Yo estaba sentada en el muro que rodea la torre, mirando el mar embravecido que rompía contra la costa mucho más abajo. Miré hacia atrás y vi que era mi tía Teresa. Yo sabía que ella solía salir a caminar por la zona. Le sonreí ligeramente y la saludé.

–Hola tía. ¿Cómo estás?

Se sentó a mi lado sin contestar mi pregunta retórica. A las leguas se veía que estaba bien.

–¿Cuándo has llegado de Nueva York? – preguntó.

–Hace unos días – le dije.

–¿Y qué tal? ¿Cómo ha ido todo?

–Bien

Durante unos segundos nos mantuvimos en silencio. Yo no apartaba la vista del mar embravecido que convertía el agua en espuma a cada envite con las rocas.

–¿Y qué más? – preguntó finalmente Teresa.

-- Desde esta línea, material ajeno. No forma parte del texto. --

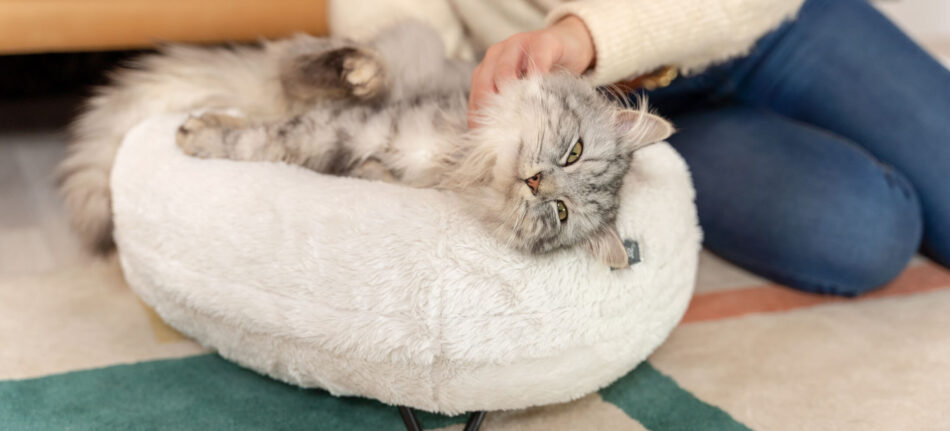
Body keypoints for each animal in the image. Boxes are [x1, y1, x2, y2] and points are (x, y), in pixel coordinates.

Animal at [59, 22, 672, 270]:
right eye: (573, 152)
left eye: (560, 212)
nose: (537, 181)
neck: (457, 159)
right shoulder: (352, 125)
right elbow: (258, 139)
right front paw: (201, 135)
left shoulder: (347, 144)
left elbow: (275, 144)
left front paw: (203, 134)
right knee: (305, 67)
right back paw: (356, 68)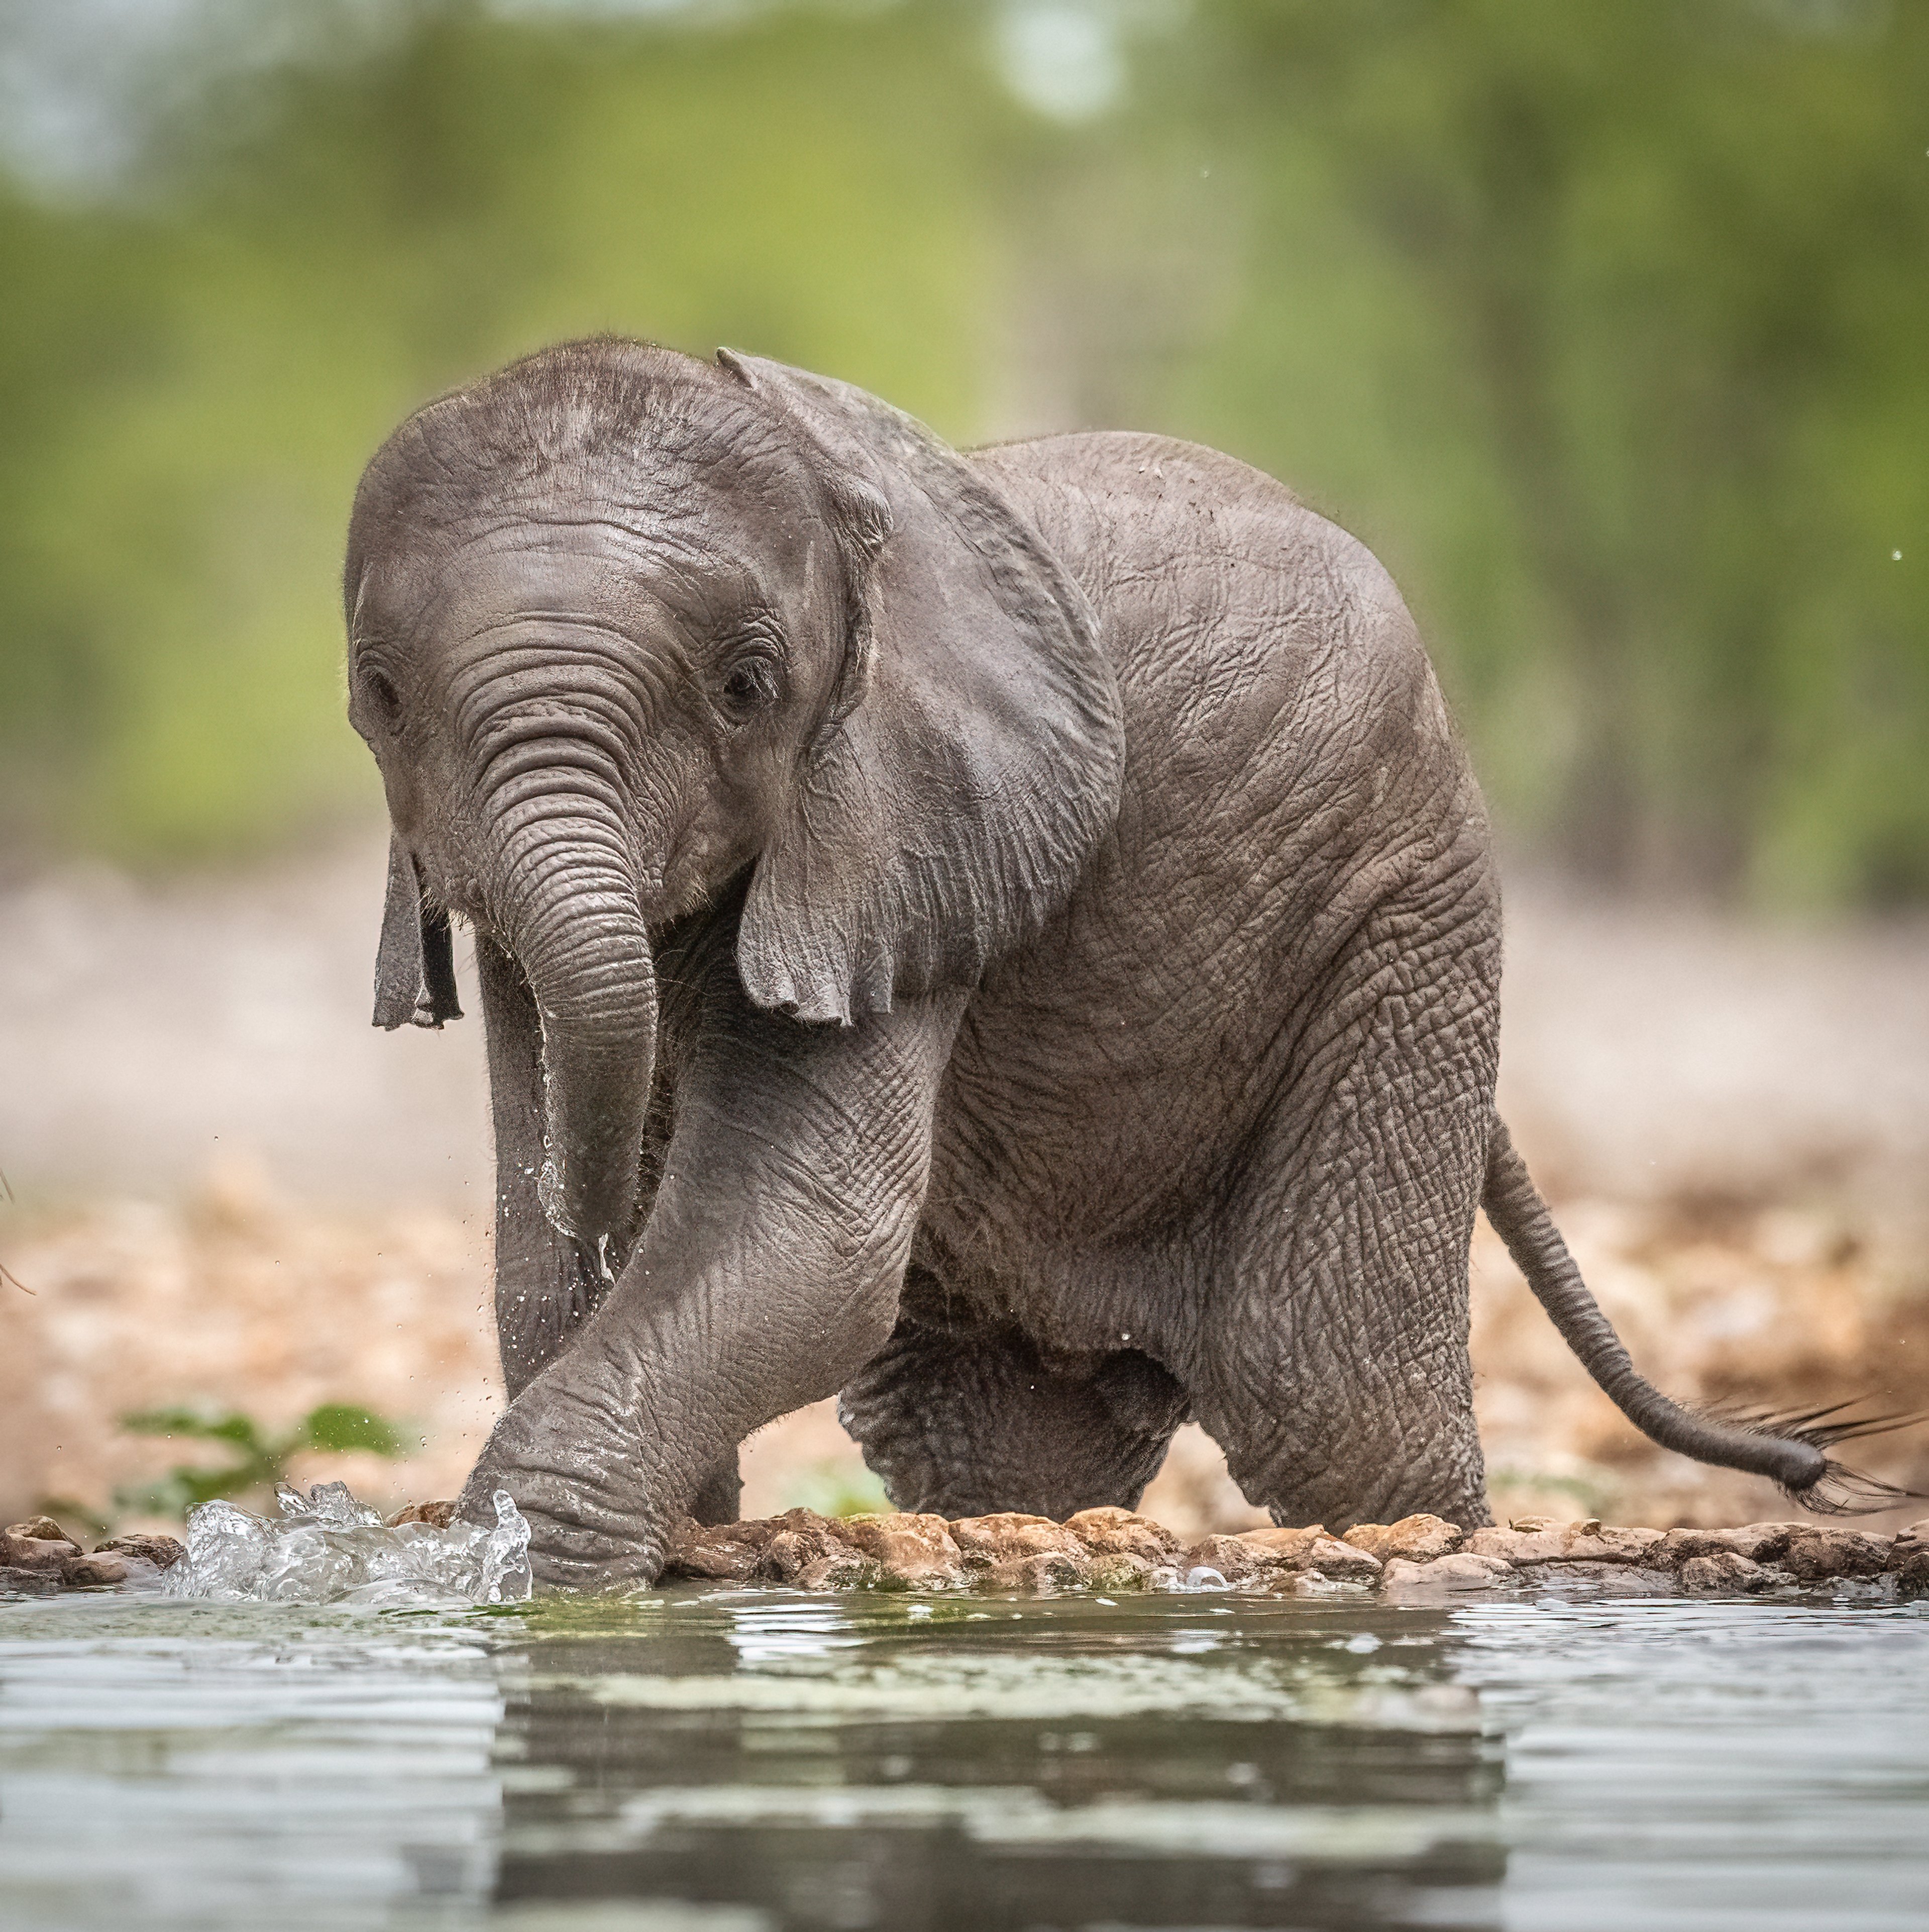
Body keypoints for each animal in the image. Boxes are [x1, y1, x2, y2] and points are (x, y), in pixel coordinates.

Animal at [347, 340, 1884, 1584]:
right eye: (379, 696)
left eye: (746, 686)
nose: (617, 1200)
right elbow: (538, 1262)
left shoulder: (913, 829)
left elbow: (805, 1237)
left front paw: (538, 1566)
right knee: (994, 1435)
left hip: (1402, 900)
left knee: (1331, 1399)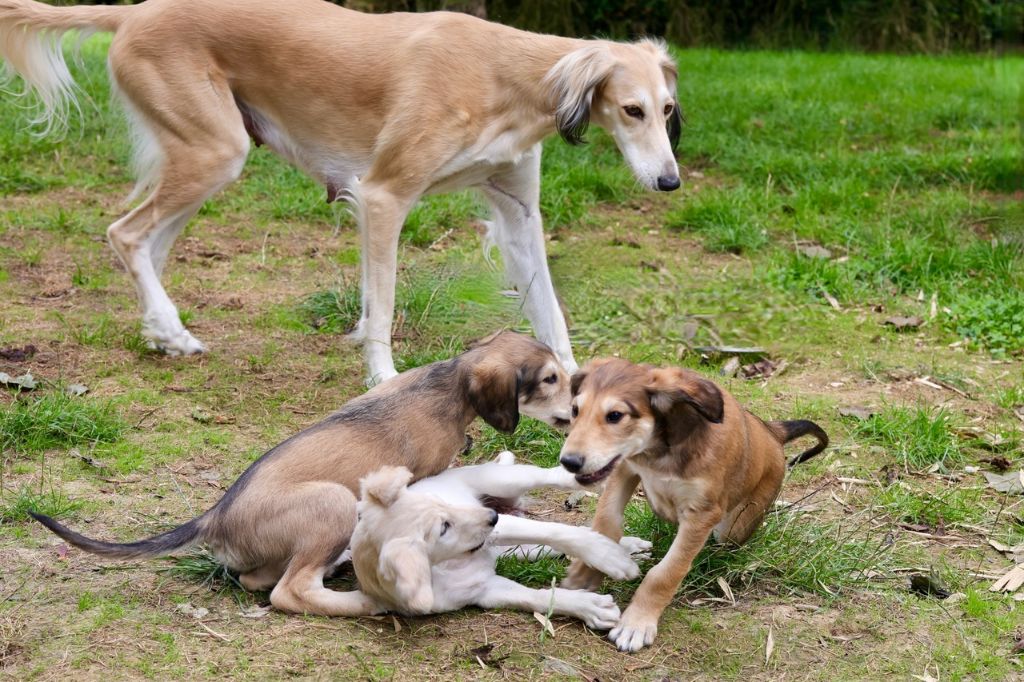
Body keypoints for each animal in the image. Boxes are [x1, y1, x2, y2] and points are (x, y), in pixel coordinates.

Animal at [2, 0, 688, 382]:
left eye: (666, 109)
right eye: (631, 110)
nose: (669, 181)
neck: (509, 74)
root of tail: (135, 9)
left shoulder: (519, 213)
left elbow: (551, 312)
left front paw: (575, 383)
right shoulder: (384, 196)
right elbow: (381, 305)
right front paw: (380, 373)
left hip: (207, 158)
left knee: (148, 245)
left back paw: (163, 332)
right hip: (214, 152)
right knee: (124, 233)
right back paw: (168, 327)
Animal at [32, 329, 573, 614]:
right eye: (550, 379)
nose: (575, 412)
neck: (446, 384)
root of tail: (213, 517)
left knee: (258, 581)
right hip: (333, 502)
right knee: (287, 591)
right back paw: (361, 600)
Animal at [346, 450, 647, 626]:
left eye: (440, 503)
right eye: (443, 528)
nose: (491, 515)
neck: (447, 565)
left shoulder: (500, 526)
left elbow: (557, 531)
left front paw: (609, 557)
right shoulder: (486, 590)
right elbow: (538, 598)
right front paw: (589, 607)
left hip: (505, 481)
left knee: (550, 477)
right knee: (537, 548)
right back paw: (627, 545)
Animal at [557, 356, 827, 647]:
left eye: (615, 416)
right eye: (575, 410)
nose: (569, 462)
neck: (659, 452)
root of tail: (772, 431)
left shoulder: (702, 514)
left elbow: (666, 572)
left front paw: (636, 623)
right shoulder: (624, 468)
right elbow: (606, 521)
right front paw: (588, 572)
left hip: (734, 527)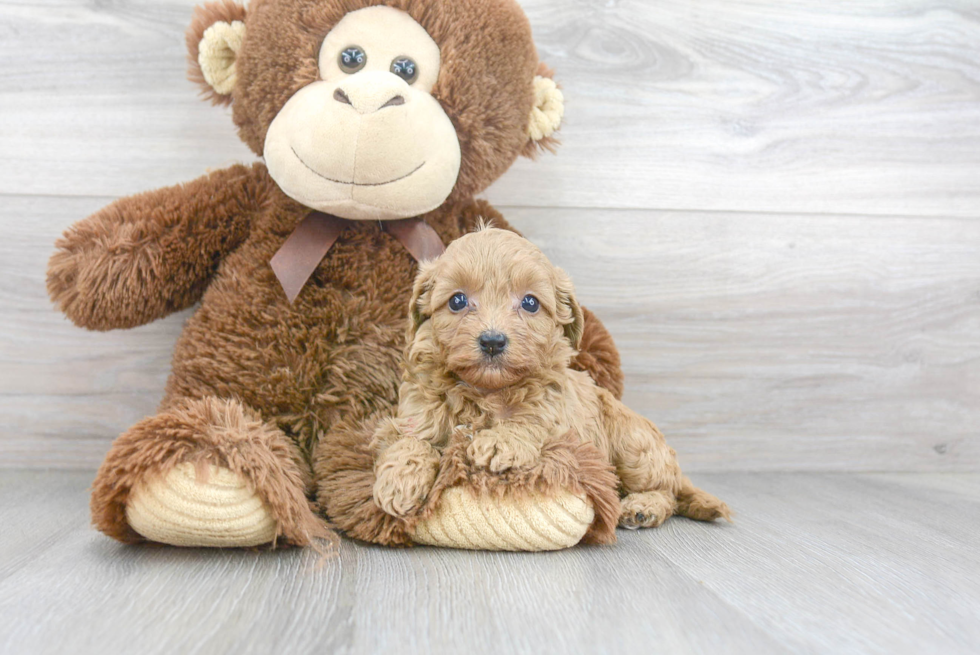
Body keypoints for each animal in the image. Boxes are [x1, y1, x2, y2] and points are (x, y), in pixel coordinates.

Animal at [372, 228, 732, 532]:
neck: (486, 391)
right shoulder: (414, 417)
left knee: (667, 491)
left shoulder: (558, 414)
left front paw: (500, 441)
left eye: (530, 302)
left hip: (633, 447)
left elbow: (531, 421)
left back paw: (644, 507)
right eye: (457, 300)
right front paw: (400, 480)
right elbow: (411, 440)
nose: (492, 341)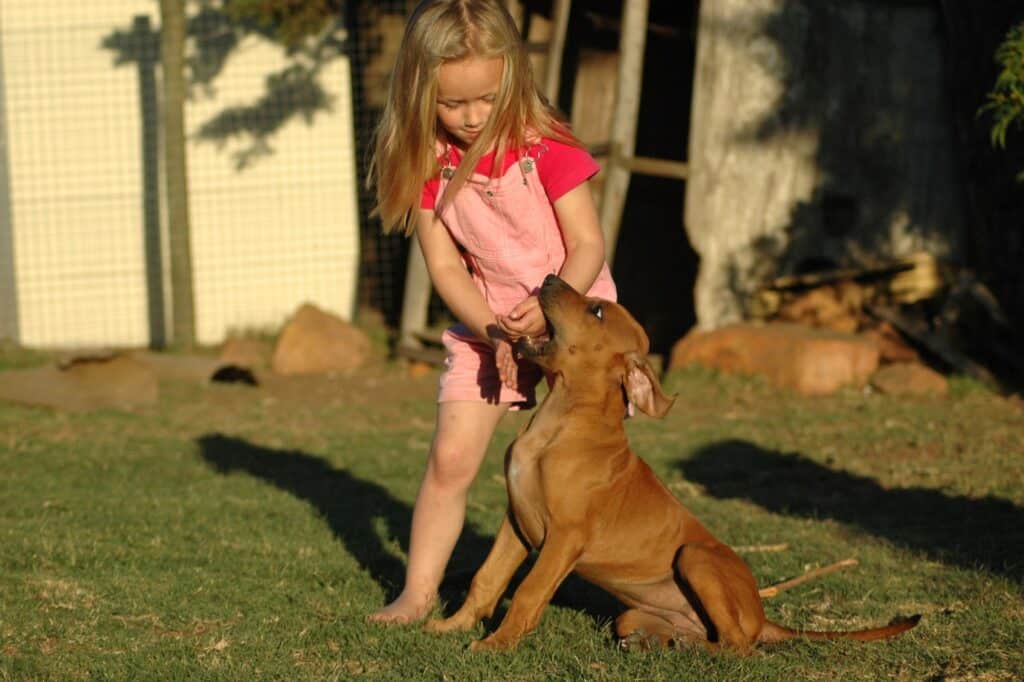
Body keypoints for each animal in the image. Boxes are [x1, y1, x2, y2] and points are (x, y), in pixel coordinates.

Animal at [423, 274, 921, 651]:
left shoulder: (564, 536)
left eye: (596, 310)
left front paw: (494, 645)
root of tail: (761, 612)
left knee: (740, 648)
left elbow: (527, 592)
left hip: (694, 557)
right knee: (698, 636)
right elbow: (486, 579)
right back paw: (661, 643)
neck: (561, 420)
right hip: (633, 613)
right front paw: (450, 627)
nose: (547, 278)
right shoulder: (517, 519)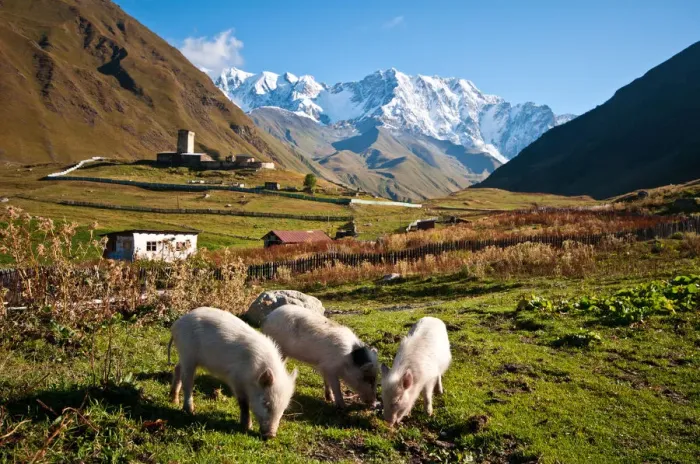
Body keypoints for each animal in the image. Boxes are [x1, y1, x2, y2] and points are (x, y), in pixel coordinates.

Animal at [168, 307, 298, 439]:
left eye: (283, 409)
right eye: (265, 403)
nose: (271, 435)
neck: (254, 374)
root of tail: (177, 323)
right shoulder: (236, 379)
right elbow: (244, 403)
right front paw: (247, 427)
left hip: (185, 356)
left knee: (177, 369)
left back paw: (174, 400)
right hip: (188, 354)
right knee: (187, 381)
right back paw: (190, 411)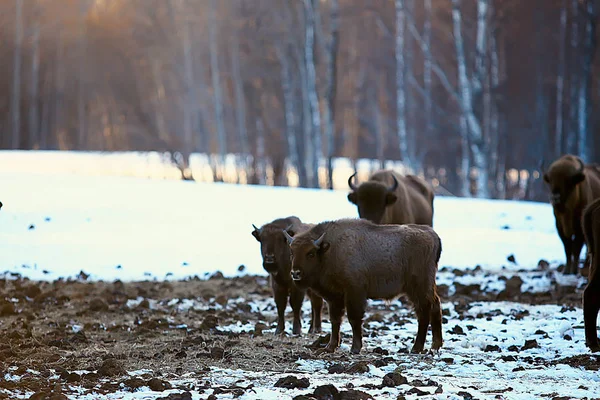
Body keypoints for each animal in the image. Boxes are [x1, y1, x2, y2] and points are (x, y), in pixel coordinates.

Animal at [284, 219, 442, 354]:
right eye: (291, 252)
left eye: (310, 253)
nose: (295, 273)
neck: (329, 251)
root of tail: (432, 235)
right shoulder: (334, 297)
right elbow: (335, 320)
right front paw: (330, 347)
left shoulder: (354, 292)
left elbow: (354, 319)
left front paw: (355, 348)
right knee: (434, 306)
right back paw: (435, 346)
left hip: (418, 288)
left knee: (424, 312)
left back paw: (416, 348)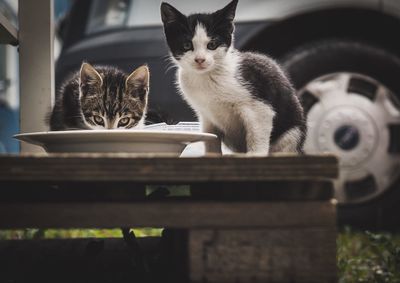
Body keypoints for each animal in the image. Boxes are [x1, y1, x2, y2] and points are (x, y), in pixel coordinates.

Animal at [159, 0, 306, 154]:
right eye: (187, 45)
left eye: (212, 44)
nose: (200, 60)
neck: (206, 77)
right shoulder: (206, 116)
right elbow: (210, 138)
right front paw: (212, 155)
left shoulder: (260, 107)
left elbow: (257, 135)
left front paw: (254, 154)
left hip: (292, 131)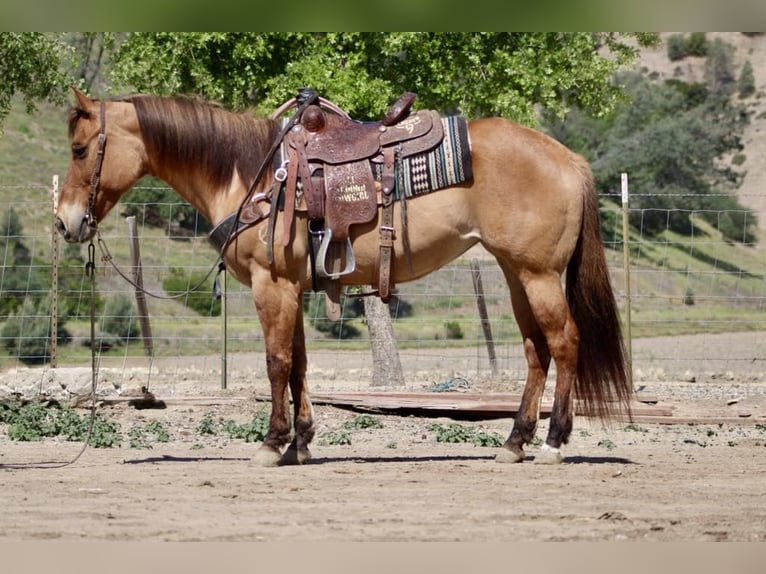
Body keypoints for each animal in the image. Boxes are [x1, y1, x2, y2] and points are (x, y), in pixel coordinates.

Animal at [55, 87, 630, 466]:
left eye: (80, 149)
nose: (66, 222)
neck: (251, 175)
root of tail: (568, 158)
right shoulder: (292, 287)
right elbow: (300, 365)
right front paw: (301, 443)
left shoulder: (271, 285)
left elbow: (277, 363)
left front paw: (271, 444)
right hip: (516, 275)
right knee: (537, 352)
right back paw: (514, 443)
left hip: (539, 274)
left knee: (565, 342)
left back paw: (554, 443)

–Que no sé qué hacer con mi vida, que estoy confundida y me siento mal, que tengo la vida y los sentimientos de dos personas en mis manos. A veces pienso que lo mejor que podría hacer es quitarme de en medio.

Mi tía me miró con una expresión de alarma en su rostro.

– No, no te preocupes – me apresuré a decirle – no pienso en marcharme de este mundo ni mucho menos. Pero algunas de mis compañeras están aceptando una oferta de trabajo que nos llegó de Portugal y... estoy pensando en hacerlo yo también. Aquí me parece que lo único que voy a conseguir es hacer infelices a los que más me quieren.

Teresa rodeó mis hombros con su brazo mientras unas lágrimas rebeldes que yo quería evitar se escapaban de mis ojos y rodaban impertinentes por mis mejillas.

–Me estoy convirtiendo en una mentira, tía. En una mentira absurda para dos hombres que me quieren. Y hasta ahora no me he dado cuenta de que esto no es un juego, es la vida... mi vida y la suya.

–Haz lo que tengas que hacer – me dijo – pero hazlo con sutileza, con sinceridad y con cuidado. No vas a poder evitar todo el dolor de los que te quieren, pero si eres sincera seguramente provocarás mucho menos que si sigues jugando.

La abracé y me dejé abrazar por la persona que mejores consejos me había dado. Estaba decidida a poner fin a la farsa que había montado casi sin querer.